- _Exercise directions_:
Render every line from the one containing "Document page, 1653x1240 pixels." through the one containing "title Peran dalam", both included, as a Markdown table with a No. column numbering each line and a Text column holding the line. Omit blank lines.

--- start of Dataset content ---

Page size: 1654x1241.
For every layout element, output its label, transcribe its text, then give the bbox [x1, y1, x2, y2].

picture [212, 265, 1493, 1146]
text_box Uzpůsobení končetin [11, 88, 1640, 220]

--- end of Dataset content ---
--- start of Dataset content ---

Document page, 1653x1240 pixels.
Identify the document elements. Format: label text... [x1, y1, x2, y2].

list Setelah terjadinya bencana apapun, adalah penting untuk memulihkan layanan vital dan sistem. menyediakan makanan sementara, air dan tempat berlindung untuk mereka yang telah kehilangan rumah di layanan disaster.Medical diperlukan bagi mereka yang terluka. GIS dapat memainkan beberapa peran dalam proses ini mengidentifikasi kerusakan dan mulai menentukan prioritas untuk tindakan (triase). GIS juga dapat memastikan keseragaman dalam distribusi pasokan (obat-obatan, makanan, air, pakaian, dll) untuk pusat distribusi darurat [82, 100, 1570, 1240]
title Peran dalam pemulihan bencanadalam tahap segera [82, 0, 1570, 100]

--- end of Dataset content ---
--- start of Dataset content ---

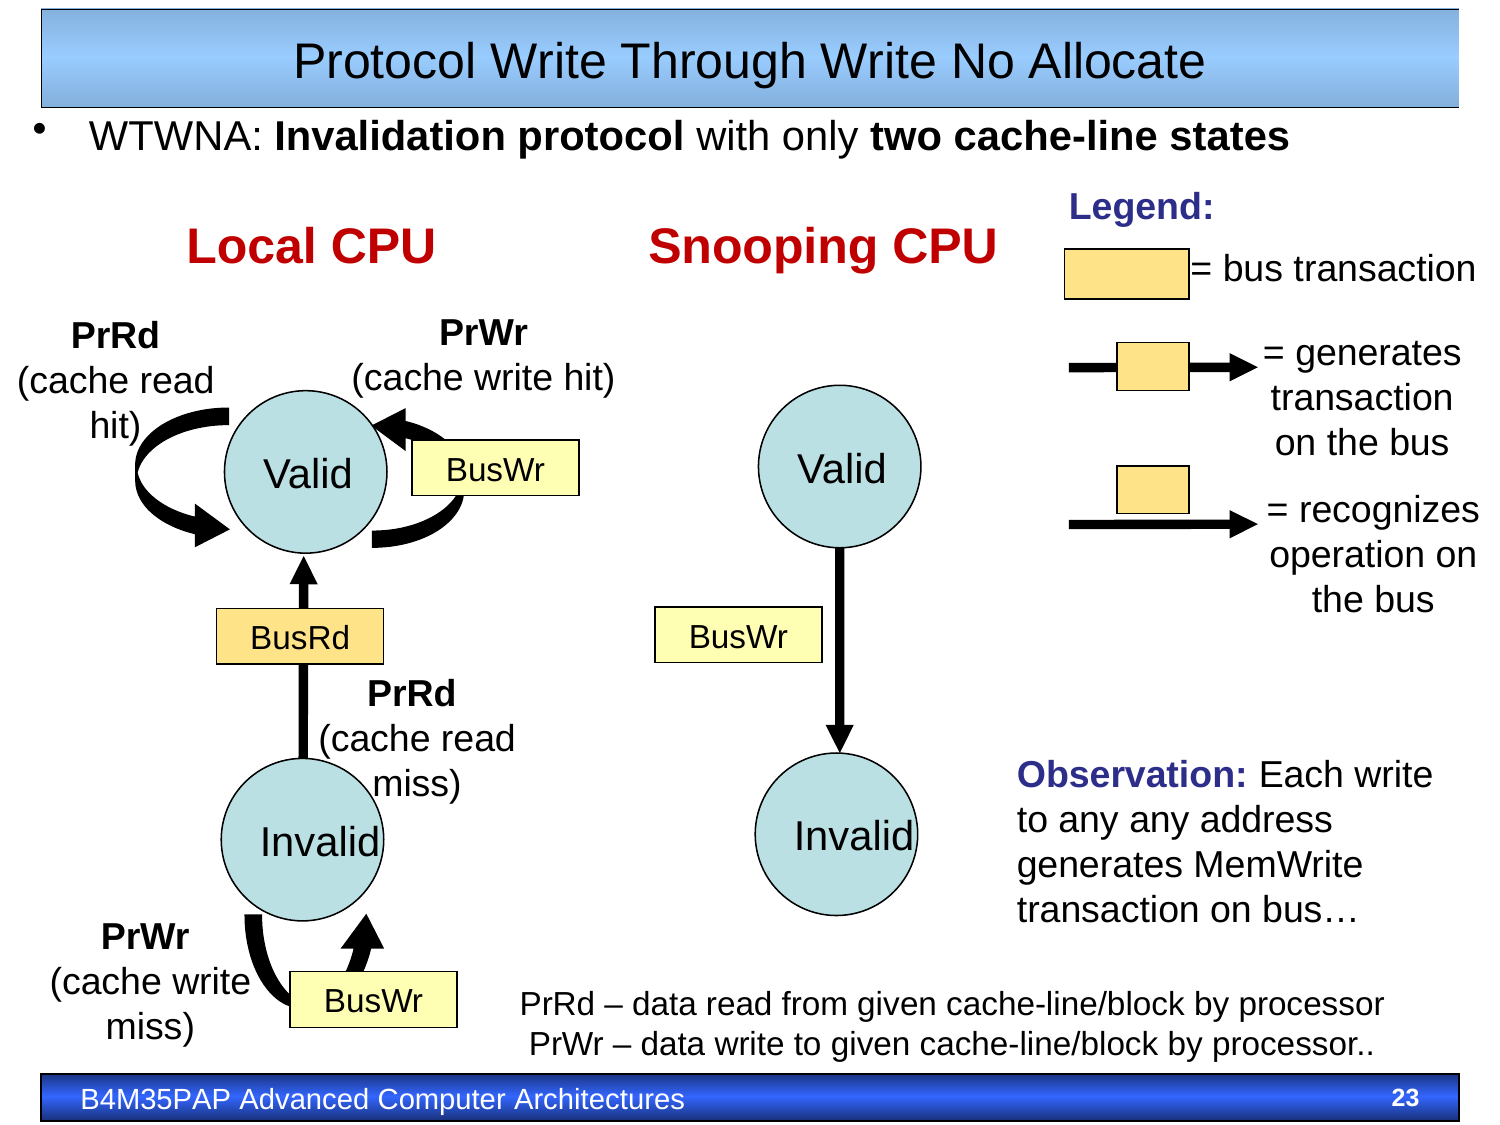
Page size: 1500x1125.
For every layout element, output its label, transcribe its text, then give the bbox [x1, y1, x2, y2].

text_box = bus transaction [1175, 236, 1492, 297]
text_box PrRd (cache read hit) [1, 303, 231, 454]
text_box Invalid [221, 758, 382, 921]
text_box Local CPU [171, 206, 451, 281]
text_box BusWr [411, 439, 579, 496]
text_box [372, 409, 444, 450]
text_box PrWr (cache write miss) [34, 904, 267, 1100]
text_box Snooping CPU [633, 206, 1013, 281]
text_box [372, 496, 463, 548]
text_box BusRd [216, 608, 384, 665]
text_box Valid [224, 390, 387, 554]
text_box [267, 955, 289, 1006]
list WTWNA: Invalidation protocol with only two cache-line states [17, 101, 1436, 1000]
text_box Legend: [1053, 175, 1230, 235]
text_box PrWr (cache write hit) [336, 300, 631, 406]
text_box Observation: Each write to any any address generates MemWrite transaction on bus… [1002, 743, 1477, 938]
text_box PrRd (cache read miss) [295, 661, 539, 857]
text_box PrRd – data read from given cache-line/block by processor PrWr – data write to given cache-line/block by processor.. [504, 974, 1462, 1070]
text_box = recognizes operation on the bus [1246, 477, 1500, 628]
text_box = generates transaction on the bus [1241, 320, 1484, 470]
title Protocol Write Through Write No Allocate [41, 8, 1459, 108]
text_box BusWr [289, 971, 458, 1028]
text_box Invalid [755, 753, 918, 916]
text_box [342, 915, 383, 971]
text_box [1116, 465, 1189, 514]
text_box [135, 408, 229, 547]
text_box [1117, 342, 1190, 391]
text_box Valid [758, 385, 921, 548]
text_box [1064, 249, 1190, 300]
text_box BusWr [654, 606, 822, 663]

--- end of Dataset content ---

- _Solution to this exercise_:
| No. | Text |
|---|---|
| 1 | Document page, 1653x1240 pixels. |
| 2 | Identify the document elements. Format: label text... [x1, y1, x2, y2]. |
| 3 | list Setelah terjadinya bencana apapun, adalah penting untuk memulihkan layanan vital dan sistem. menyediakan makanan sementara, air dan tempat berlindung untuk mereka yang telah kehilangan rumah di layanan disaster.Medical diperlukan bagi mereka yang terluka. GIS dapat memainkan beberapa peran dalam proses ini mengidentifikasi kerusakan dan mulai menentukan prioritas untuk tindakan (triase). GIS juga dapat memastikan keseragaman dalam distribusi pasokan (obat-obatan, makanan, air, pakaian, dll) untuk pusat distribusi darurat [82, 100, 1570, 1240] |
| 4 | title Peran dalam pemulihan bencanadalam tahap segera [82, 0, 1570, 100] |